Ed Harcourt, Bull & Gate, London

3.00

 

For a while, real stardom seemed to beckon Ed Harcourt. His debut EP in 2000, Maplewood, introduced a Tom Waits-worshipping, 23-year-old prodigy.

The album that followed, Here Be Monsters, was Mercury-nominated, and gave him a more widescreen and fascinating role, as an exotic, sometimes self-destructive troubadour. There has been no big breakthrough in the decade since. Instead, Harcourt has settled into the margins, an enduring, always welcome romantic.

He sees out the last night of 2011 in the back room of a north London pub which once regularly launched careers, headlining Club Fandango’s New Year’s Eve party. It’s a nicely old-fashioned affair, with an irritable landlord and plates of crisps on the bar. Benjamin Folke Thomas, a handsome folk singer with an unlikely middle name, Cavalier beard, and deep, mellow voice, makes an early impression, digging into the American Civil War for themes.

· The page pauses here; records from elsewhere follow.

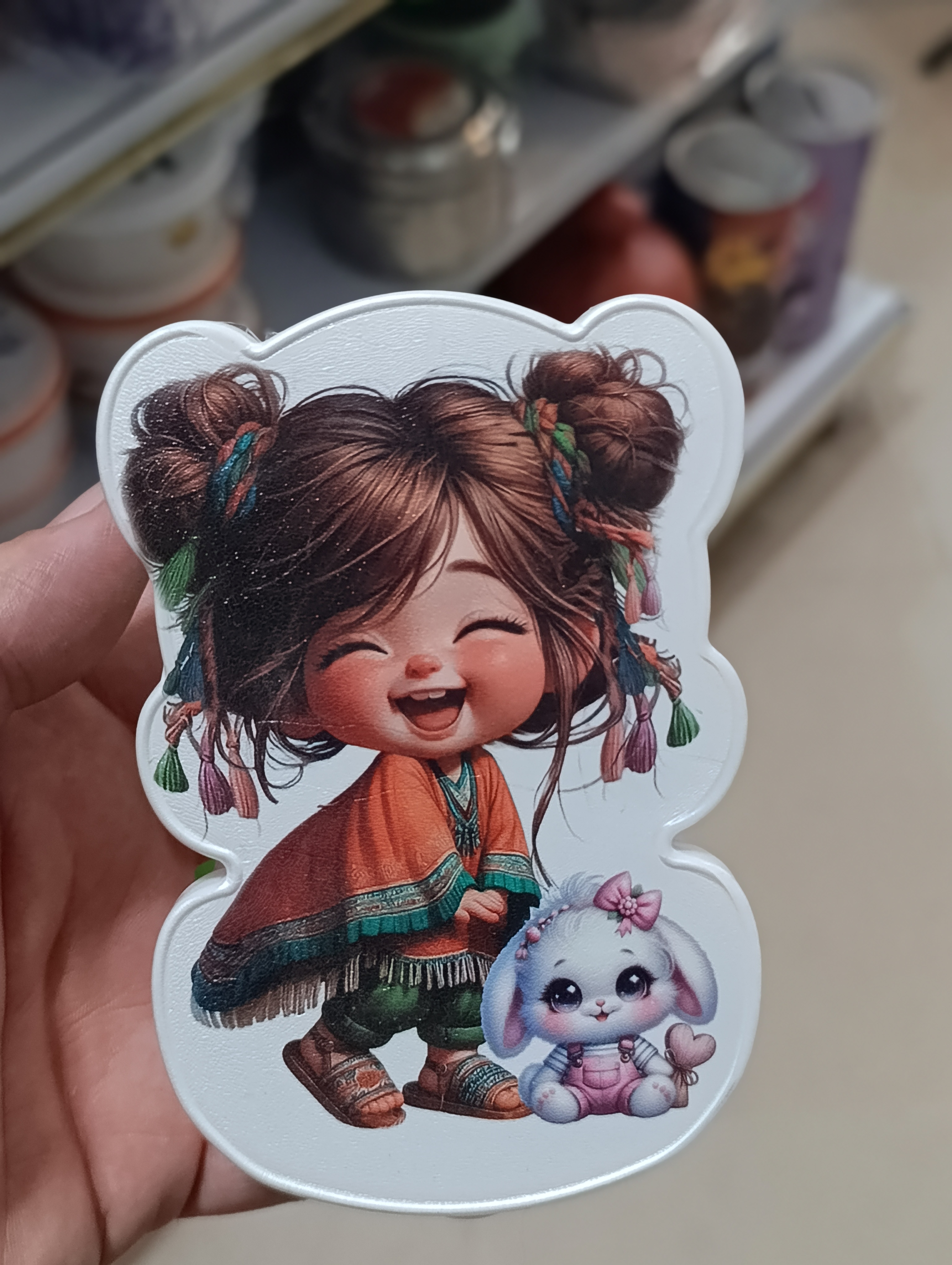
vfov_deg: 41.2
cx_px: 476
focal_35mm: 46
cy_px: 632
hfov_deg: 31.6
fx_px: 1683
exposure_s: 1/50
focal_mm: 6.14
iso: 1250
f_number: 1.6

In the back room, dots of red and green light slowly swirl, in magically disorienting, post-Christmas trippiness. Harcourt arrives at his piano in a quickly dishevelled cream suit, delayed by the loss of a trombone in a cab. He opens with the optimistic “Watching the Sun Come Up”, then switches to guitar for “Church of No Religion”. “I don’t need an angel to change my mind,” he declares. When an inattentive New Year reveller shouts, he wonders, “Do we have a Catholic in the house?”

The edge of the unhinged in Harcourt at his best arrives with “I’ve Become Misguided.” “I’m afraid of my own shadow, it’s always following me” he confides, mouth behind an old-fashioned microphone grill, which looks like Hannibal Lecter’s metal muzzle. He slides to the floor on his back, whacking a tambourine, his Tom Waits blues bark returning. He’s back on his feet for “She Fell Into My Arms”, in which he boasts: “I’ve burned all my traveller’s cheques”. The romantic wanderer of this lyric finds a home in “Shanghai”, a reliable, piano-pounding showstopper. Harcourt finishes it tinkling the keys as if at cocktail hour in the tropics, where his suit would fit right in.

The gig’s been held together by gaffer tape at times, too heavy on nervously ironic asides, but a shaky reminder of what Harcourt can do. When 2012 is counted in, a girl starts singing along with the DJ’s “Brown Sugar”. Harcourt is already gone, a restless man on the move.